■ **Instructions for the task**: Print each record that follows exactly, leaving the pictures behind.

——————

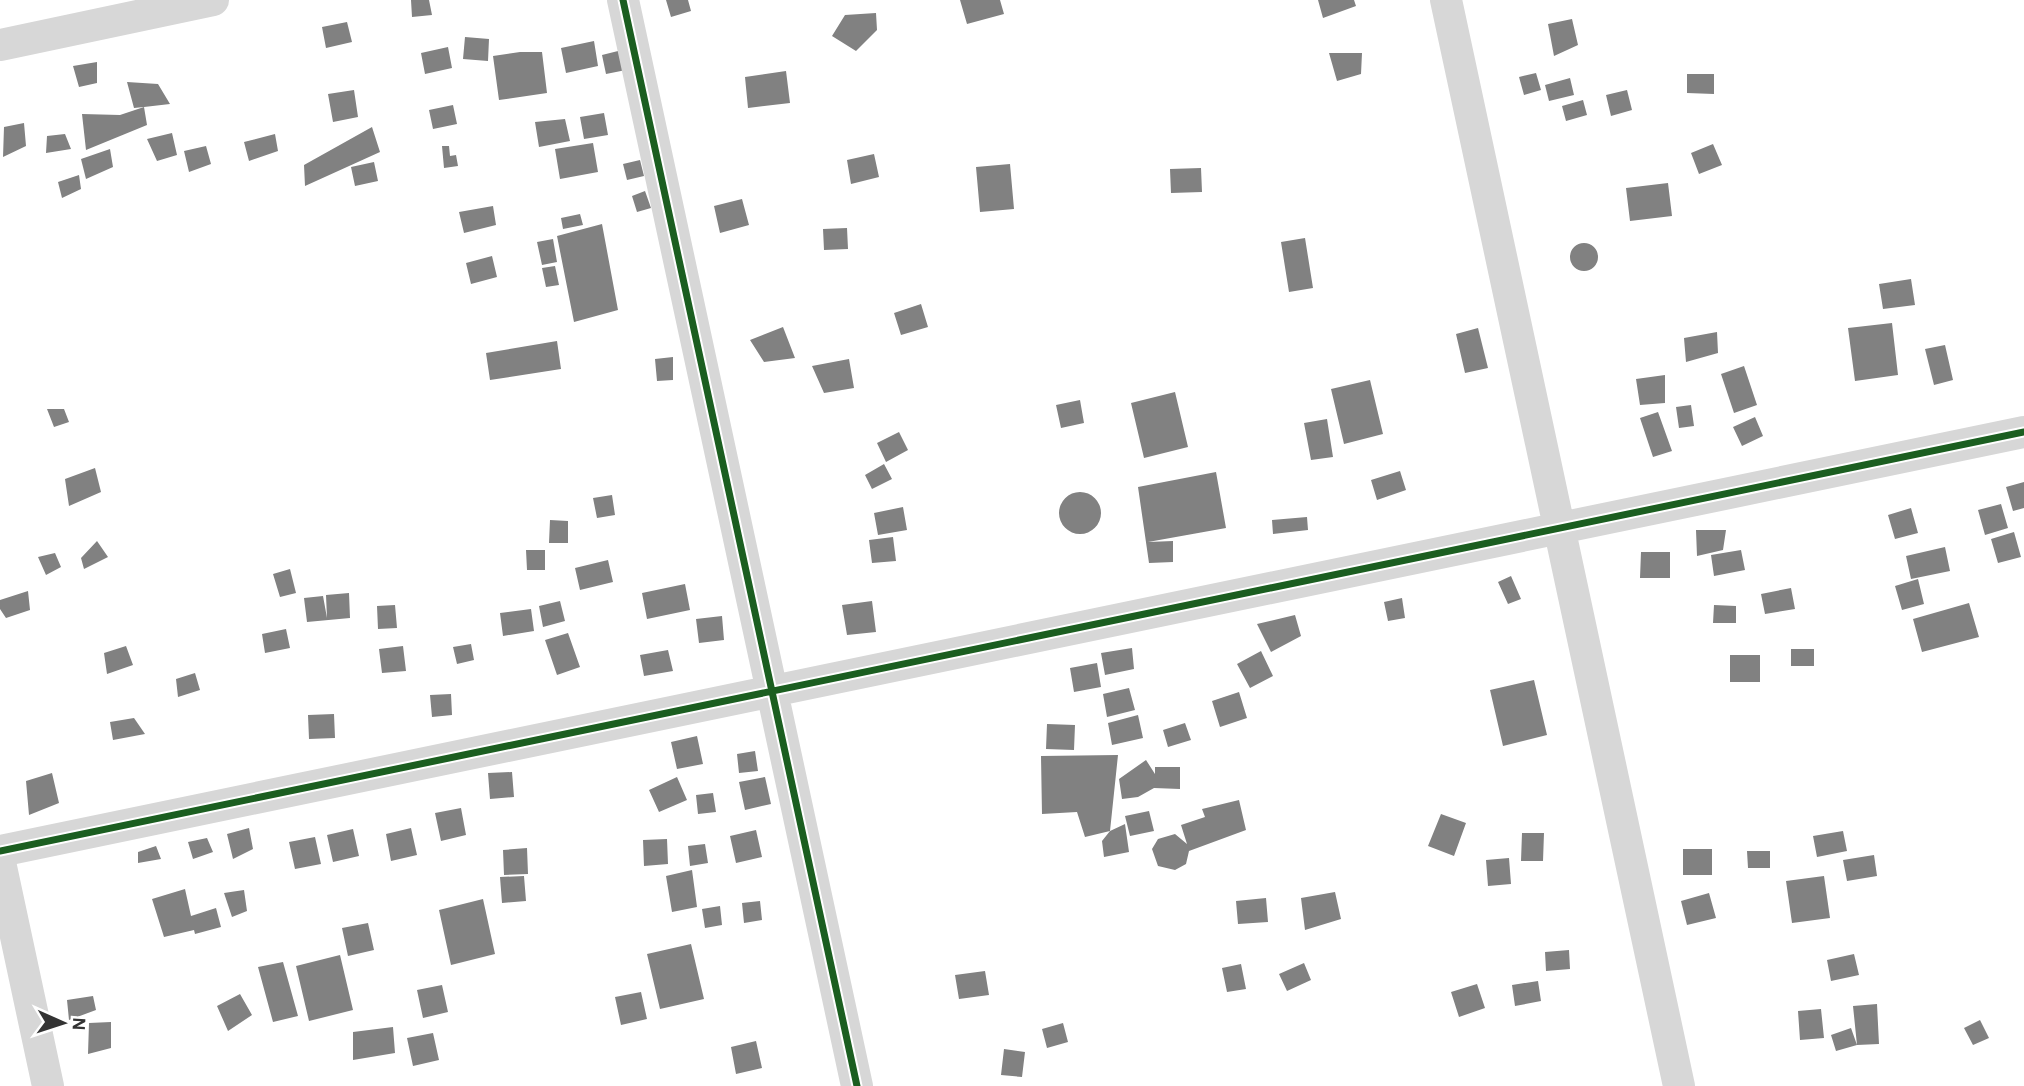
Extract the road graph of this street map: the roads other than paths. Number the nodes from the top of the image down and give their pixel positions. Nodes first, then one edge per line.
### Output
1 (213, 0) edge
2 (623, 0) edge
3 (1446, 0) edge
4 (0, 45) edge
5 (2024, 432) edge
6 (1559, 528) junction
7 (772, 691) junction
8 (0, 851) edge
9 (0, 862) edge
10 (48, 1086) edge
11 (857, 1086) edge
12 (1679, 1086) edge

1 - 4 street
2 - 7 street
3 - 6 street
5 - 6 street
6 - 7 street
6 - 12 street
7 - 8 street
7 - 11 street
9 - 10 street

——————

■ **Task answer**:
Extract the road graph of this street map: the roads other than paths. Number the nodes from the top of the image down and give their pixel positions. Nodes first, then one edge per line.
### Output
1 (213, 0) edge
2 (623, 0) edge
3 (1446, 0) edge
4 (0, 45) edge
5 (2024, 432) edge
6 (1559, 528) junction
7 (772, 691) junction
8 (0, 851) edge
9 (0, 862) edge
10 (48, 1086) edge
11 (857, 1086) edge
12 (1679, 1086) edge

1 - 4 street
2 - 7 street
3 - 6 street
5 - 6 street
6 - 7 street
6 - 12 street
7 - 8 street
7 - 11 street
9 - 10 street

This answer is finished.